Description of the task:
Where a picture appears, skip it; print everything else in the records exactly as it stands.

# # # # #

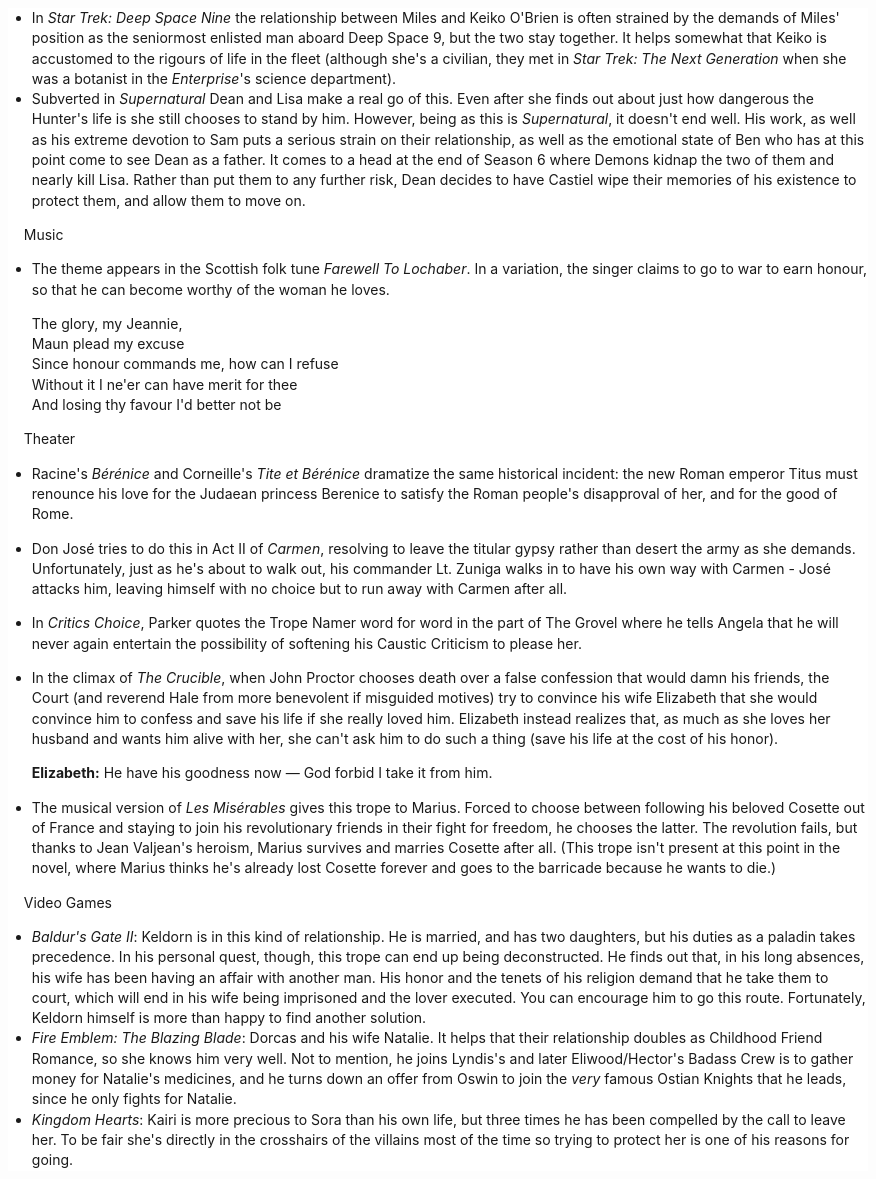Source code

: -   In _Star Trek: Deep Space Nine_ the relationship between Miles and Keiko O'Brien is often strained by the demands of Miles' position as the seniormost enlisted man aboard Deep Space 9, but the two stay together. It helps somewhat that Keiko is accustomed to the rigours of life in the fleet (although she's a civilian, they met in _Star Trek: The Next Generation_ when she was a botanist in the _Enterprise_'s science department).
-   Subverted in _Supernatural_ Dean and Lisa make a real go of this. Even after she finds out about just how dangerous the Hunter's life is she still chooses to stand by him. However, being as this is _Supernatural_, it doesn't end well. His work, as well as his extreme devotion to Sam puts a serious strain on their relationship, as well as the emotional state of Ben who has at this point come to see Dean as a father. It comes to a head at the end of Season 6 where Demons kidnap the two of them and nearly kill Lisa. Rather than put them to any further risk, Dean decides to have Castiel wipe their memories of his existence to protect them, and allow them to move on.

    Music 

-   The theme appears in the Scottish folk tune _Farewell To Lochaber_. In a variation, the singer claims to go to war to earn honour, so that he can become worthy of the woman he loves.
    
    The glory, my Jeannie,  
    Maun plead my excuse  
    Since honour commands me, how can I refuse  
    Without it I ne'er can have merit for thee  
    And losing thy favour I'd better not be
    

    Theater 

-   Racine's _Bérénice_ and Corneille's _Tite et Bérénice_ dramatize the same historical incident: the new Roman emperor Titus must renounce his love for the Judaean princess Berenice to satisfy the Roman people's disapproval of her, and for the good of Rome.
-   Don José tries to do this in Act II of _Carmen_, resolving to leave the titular gypsy rather than desert the army as she demands. Unfortunately, just as he's about to walk out, his commander Lt. Zuniga walks in to have his own way with Carmen - José attacks him, leaving himself with no choice but to run away with Carmen after all.
-   In _Critics Choice_, Parker quotes the Trope Namer word for word in the part of The Grovel where he tells Angela that he will never again entertain the possibility of softening his Caustic Criticism to please her.
-   In the climax of _The Crucible_, when John Proctor chooses death over a false confession that would damn his friends, the Court (and reverend Hale from more benevolent if misguided motives) try to convince his wife Elizabeth that she would convince him to confess and save his life if she really loved him. Elizabeth instead realizes that, as much as she loves her husband and wants him alive with her, she can't ask him to do such a thing (save his life at the cost of his honor).
    
    **Elizabeth:** He have his goodness now — God forbid I take it from him.
    
-   The musical version of _Les Misérables_ gives this trope to Marius. Forced to choose between following his beloved Cosette out of France and staying to join his revolutionary friends in their fight for freedom, he chooses the latter. The revolution fails, but thanks to Jean Valjean's heroism, Marius survives and marries Cosette after all. (This trope isn't present at this point in the novel, where Marius thinks he's already lost Cosette forever and goes to the barricade because he wants to die.)

    Video Games 

-   _Baldur's Gate II_: Keldorn is in this kind of relationship. He is married, and has two daughters, but his duties as a paladin takes precedence. In his personal quest, though, this trope can end up being deconstructed. He finds out that, in his long absences, his wife has been having an affair with another man. His honor and the tenets of his religion demand that he take them to court, which will end in his wife being imprisoned and the lover executed. You can encourage him to go this route. Fortunately, Keldorn himself is more than happy to find another solution.
-   _Fire Emblem: The Blazing Blade_: Dorcas and his wife Natalie. It helps that their relationship doubles as Childhood Friend Romance, so she knows him very well. Not to mention, he joins Lyndis's and later Eliwood/Hector's Badass Crew is to gather money for Natalie's medicines, and he turns down an offer from Oswin to join the _very_ famous Ostian Knights that he leads, since he only fights for Natalie.
-   _Kingdom Hearts_: Kairi is more precious to Sora than his own life, but three times he has been compelled by the call to leave her. To be fair she's directly in the crosshairs of the villains most of the time so trying to protect her is one of his reasons for going.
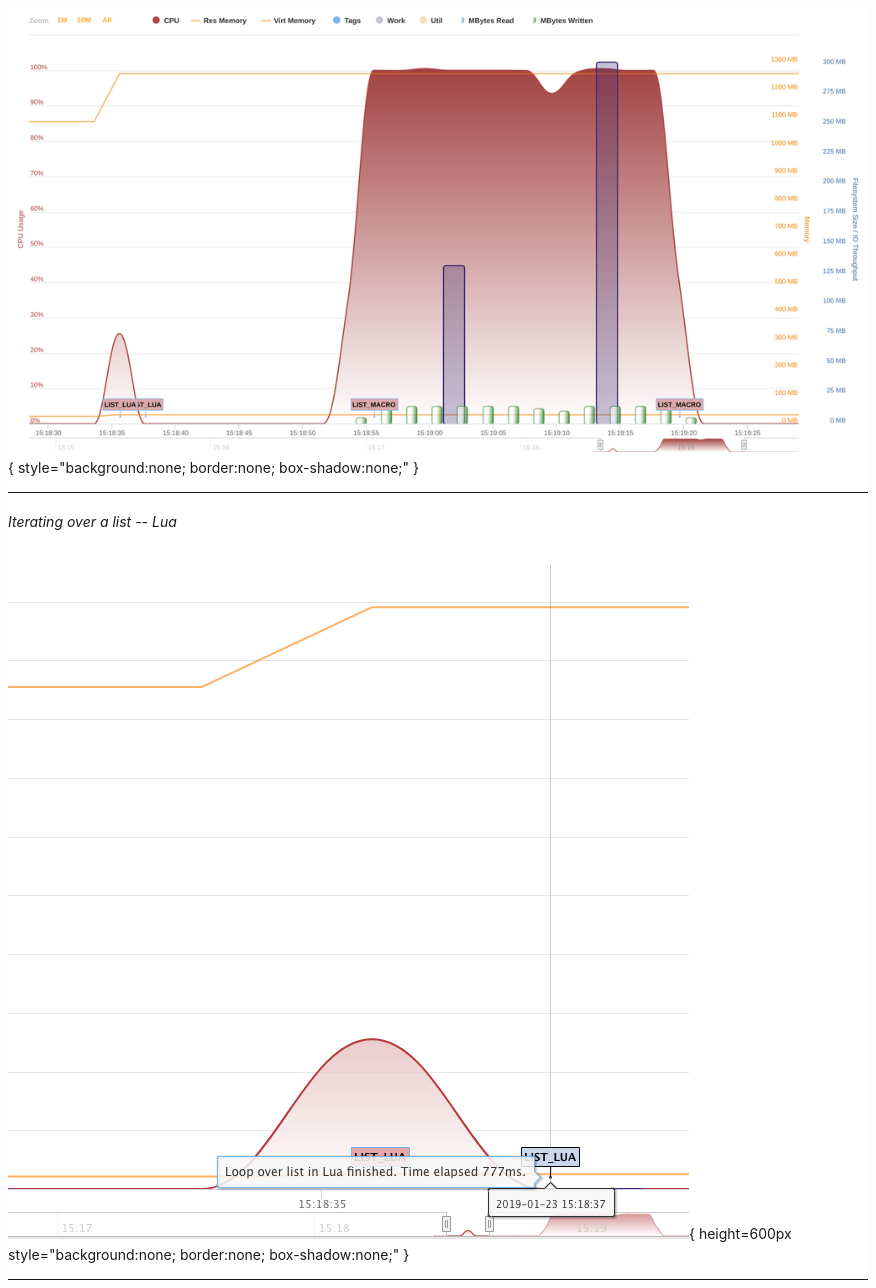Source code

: ![](assets/sasm02-full.svg){ style="background:none; border:none; box-shadow:none;" }

---

###### Iterating over a list -- Lua

![](assets/sasm02_lua1.png){ height=600px style="background:none; border:none; box-shadow:none;" }

---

# # # # #

Response:
Source code

: -   In _Star Trek: Deep Space Nine_ the relationship between Miles and Keiko O'Brien is often strained by the demands of Miles' position as the seniormost enlisted man aboard Deep Space 9, but the two stay together. It helps somewhat that Keiko is accustomed to the rigours of life in the fleet (although she's a civilian, they met in _Star Trek: The Next Generation_ when she was a botanist in the _Enterprise_'s science department).
-   Subverted in _Supernatural_ Dean and Lisa make a real go of this. Even after she finds out about just how dangerous the Hunter's life is she still chooses to stand by him. However, being as this is _Supernatural_, it doesn't end well. His work, as well as his extreme devotion to Sam puts a serious strain on their relationship, as well as the emotional state of Ben who has at this point come to see Dean as a father. It comes to a head at the end of Season 6 where Demons kidnap the two of them and nearly kill Lisa. Rather than put them to any further risk, Dean decides to have Castiel wipe their memories of his existence to protect them, and allow them to move on.

    Music 

-   The theme appears in the Scottish folk tune _Farewell To Lochaber_. In a variation, the singer claims to go to war to earn honour, so that he can become worthy of the woman he loves.
    
    The glory, my Jeannie,  
    Maun plead my excuse  
    Since honour commands me, how can I refuse  
    Without it I ne'er can have merit for thee  
    And losing thy favour I'd better not be
    

    Theater 

-   Racine's _Bérénice_ and Corneille's _Tite et Bérénice_ dramatize the same historical incident: the new Roman emperor Titus must renounce his love for the Judaean princess Berenice to satisfy the Roman people's disapproval of her, and for the good of Rome.
-   Don José tries to do this in Act II of _Carmen_, resolving to leave the titular gypsy rather than desert the army as she demands. Unfortunately, just as he's about to walk out, his commander Lt. Zuniga walks in to have his own way with Carmen - José attacks him, leaving himself with no choice but to run away with Carmen after all.
-   In _Critics Choice_, Parker quotes the Trope Namer word for word in the part of The Grovel where he tells Angela that he will never again entertain the possibility of softening his Caustic Criticism to please her.
-   In the climax of _The Crucible_, when John Proctor chooses death over a false confession that would damn his friends, the Court (and reverend Hale from more benevolent if misguided motives) try to convince his wife Elizabeth that she would convince him to confess and save his life if she really loved him. Elizabeth instead realizes that, as much as she loves her husband and wants him alive with her, she can't ask him to do such a thing (save his life at the cost of his honor).
    
    **Elizabeth:** He have his goodness now — God forbid I take it from him.
    
-   The musical version of _Les Misérables_ gives this trope to Marius. Forced to choose between following his beloved Cosette out of France and staying to join his revolutionary friends in their fight for freedom, he chooses the latter. The revolution fails, but thanks to Jean Valjean's heroism, Marius survives and marries Cosette after all. (This trope isn't present at this point in the novel, where Marius thinks he's already lost Cosette forever and goes to the barricade because he wants to die.)

    Video Games 

-   _Baldur's Gate II_: Keldorn is in this kind of relationship. He is married, and has two daughters, but his duties as a paladin takes precedence. In his personal quest, though, this trope can end up being deconstructed. He finds out that, in his long absences, his wife has been having an affair with another man. His honor and the tenets of his religion demand that he take them to court, which will end in his wife being imprisoned and the lover executed. You can encourage him to go this route. Fortunately, Keldorn himself is more than happy to find another solution.
-   _Fire Emblem: The Blazing Blade_: Dorcas and his wife Natalie. It helps that their relationship doubles as Childhood Friend Romance, so she knows him very well. Not to mention, he joins Lyndis's and later Eliwood/Hector's Badass Crew is to gather money for Natalie's medicines, and he turns down an offer from Oswin to join the _very_ famous Ostian Knights that he leads, since he only fights for Natalie.
-   _Kingdom Hearts_: Kairi is more precious to Sora than his own life, but three times he has been compelled by the call to leave her. To be fair she's directly in the crosshairs of the villains most of the time so trying to protect her is one of his reasons for going.
Source code

: ![](assets/sasm02-full.svg){ style="background:none; border:none; box-shadow:none;" }

---

###### Iterating over a list -- Lua

![](assets/sasm02_lua1.png){ height=600px style="background:none; border:none; box-shadow:none;" }

---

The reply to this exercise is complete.